The Audi Q5 has several model years notable for their good reliability such as the 2009 and 2017 1st-gen models, and the 2019 and 2020 2nd-gen models. 

The 2023 model has also shown improved reliability over the 2020 and 2021 models due to its fewer complaints, though more time is needed to better gauge its reliability in the long run.

In general, good reliability can look slightly different for each model year. For instance, some years may possess higher reliability ratings, while others have received fewer complaints concerning major issues.

What is the most common problem of an Audi Q5?
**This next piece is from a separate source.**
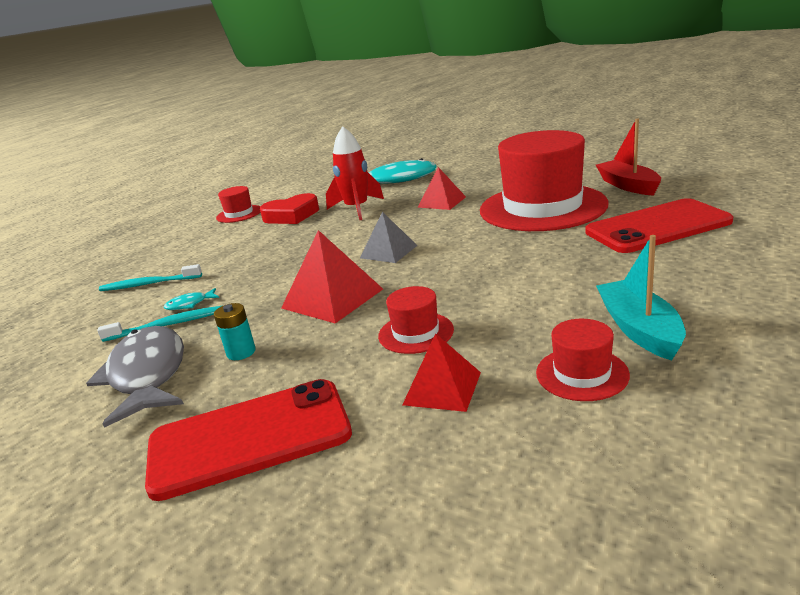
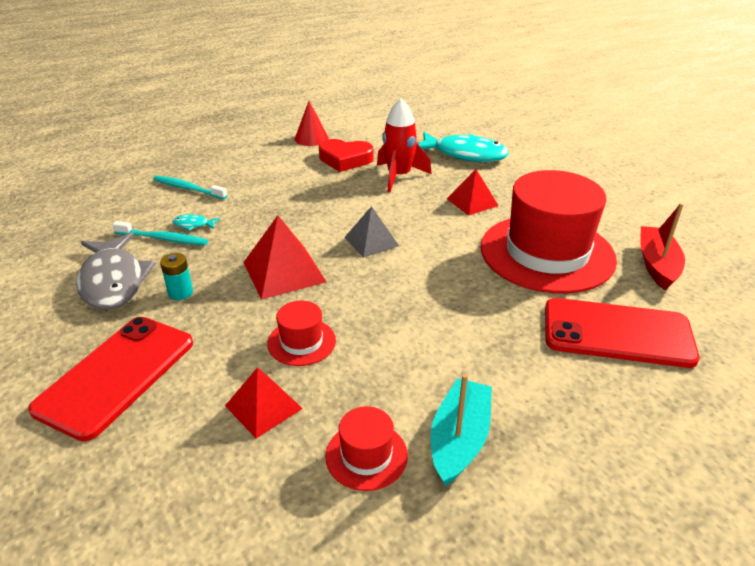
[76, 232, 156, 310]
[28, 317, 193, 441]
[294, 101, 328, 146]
One of the most common problems of the Audi Q5 is excessive oil consumption, which was observed to occur frequently in 1st-gen models from 2011 to 2014 with the 2-liter I4 turbo engine.

Other common Audi Q5 problems worth looking out for include timing chain issues, electrical problems due to water damage, a clogged sunroof, defective airbags, and a leaking fuel pump flange. 

Is the Audi Q5 high maintenance?

According to RepairPal’s estimates, the Audi Q5 will cost $928 per year to maintain, which is $276 more expensive than the annual maintenance cost average for any vehicle at $652.

Unsurprisingly, this is quite expensive since it’s a luxury brand. However, maintenance costs for the Audi Q5 also depend on factors such as its age and mileage, driving habits, location, and the shop you choose to have it serviced.

Is the Audi Q5 fuel efficient? 

The Audi Q5 generally has respectable fuel efficiency across its lineup of engines, with the base 2-liter I4 40 TFSI powertrain achieving EPA-rated estimates of 23 mpg (city) and 29 mpg (highway).

Opting for the 55 TFSI plug-in hybrid model gives you up to 28 miles of pure electric range and 26 mpg (combined) on gas alone. This results in a combined gas + electric fuel economy rating of 60 MPGe.